For the structural representation, I would probably go for something very simple:

[ { op: "add", source: "uls" }, { op: "add", data: ['a', 'b'] }, { op: "remove", data: ['x', 'y'] } ]

However, when adding explicit languages, just specifying the language code is not enough. For each of those languages, we would need to provide at least a localized name, and maybe some additional info, like rtl/ltr. So we'd need something like:

{ op: "add", data: { a: { name: "Aaarg" }, b: { name: "Böörk", dir: "rtl" } } }

Can be even simpler with the same flexibility:

  • Adrians original example: [ { add: "uls" }, { add: ["zxx", "und"] }, { remove: ["en", "fr", "de"] } ]
  • Daniels example: [ { add: "uls" }, { add: ["a", "b"] }, { remove: ["x", "y"] } ]
  • [ { add: { a: { name: "Aaarg" }, b: { name: "Böörk", dir: "rtl" } } } ]
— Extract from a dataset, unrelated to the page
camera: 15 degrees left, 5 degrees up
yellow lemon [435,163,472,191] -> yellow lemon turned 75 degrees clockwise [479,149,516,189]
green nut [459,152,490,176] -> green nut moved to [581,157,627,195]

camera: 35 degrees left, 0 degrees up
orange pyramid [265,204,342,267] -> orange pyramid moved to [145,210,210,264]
This is almost identical to Daniels suggestion, the only difference is that I ditched the keys "op", "source" and "data". I can see that this is a bit more readable, but technically it's not necessary. Strings describe a source, arrays and objects are data. The op is a key instead of a string.
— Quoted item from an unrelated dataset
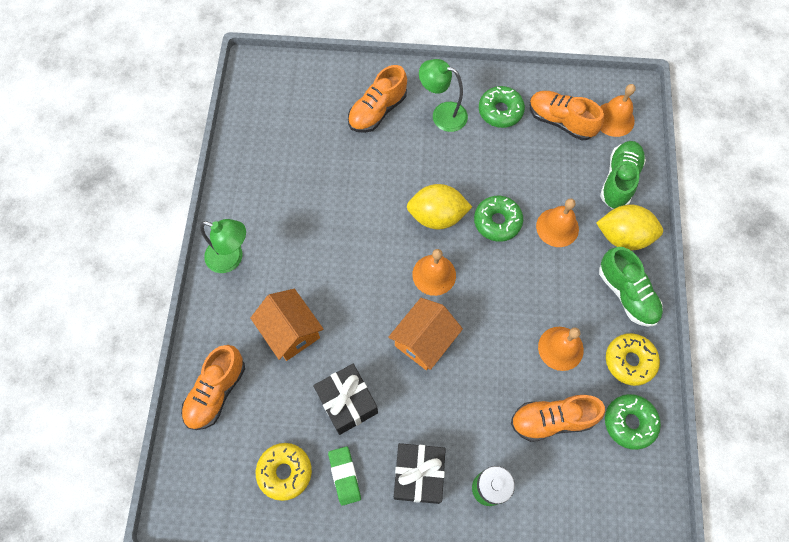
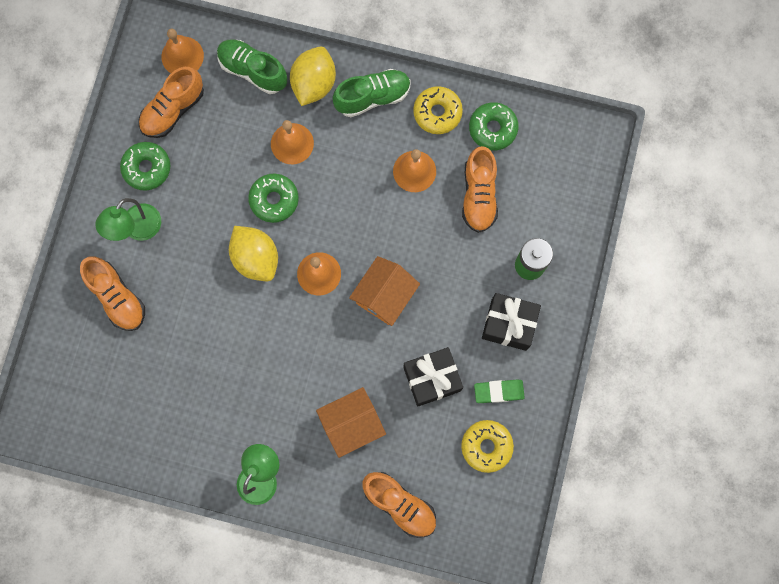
camera: 80 degrees left, 10 degrees up
orange house [388,298,463,370] -> orange house turned 75 degrees clockwise [349,256,420,326]
yellow lemon [407,184,472,229] -> yellow lemon turned 45 degrees counterclockwise [229,226,278,281]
I'm strongly against putting information in keys, and I'm against data and source keys. They break extensibility and composability.

Seems like we all broadly agree on what information and structure is needed. I think we can leave the color of the bike shed to whoever builds it, now :)

  • "add" and "remove" is not more or less information than "type" or "data".
  • Not sure what's wrong with Daniels suggestion. I'm fine with it, including "source" and "data", which by the way was also in the original proposal.
  • "add" and "remove" is not more or less information than "type" or "data".
  • Not sure what's wrong with Daniels suggestion. I'm fine with it, including "source" and "data", which by the way was also in the original proposal.

type should be the only key that's known to the factory/deserializer/whatever. data is internal to ListContentLanguages. The class responsible for performing a union does not know about sources and data literals, it just knows about two (or more) ContentLanguages. source was not in my original proposal.

Yellow! it should be yellow!

We decided in T124758 to not pass the complete list(s) of language codes to the UI, but instead implement a language suggestion API endpoint.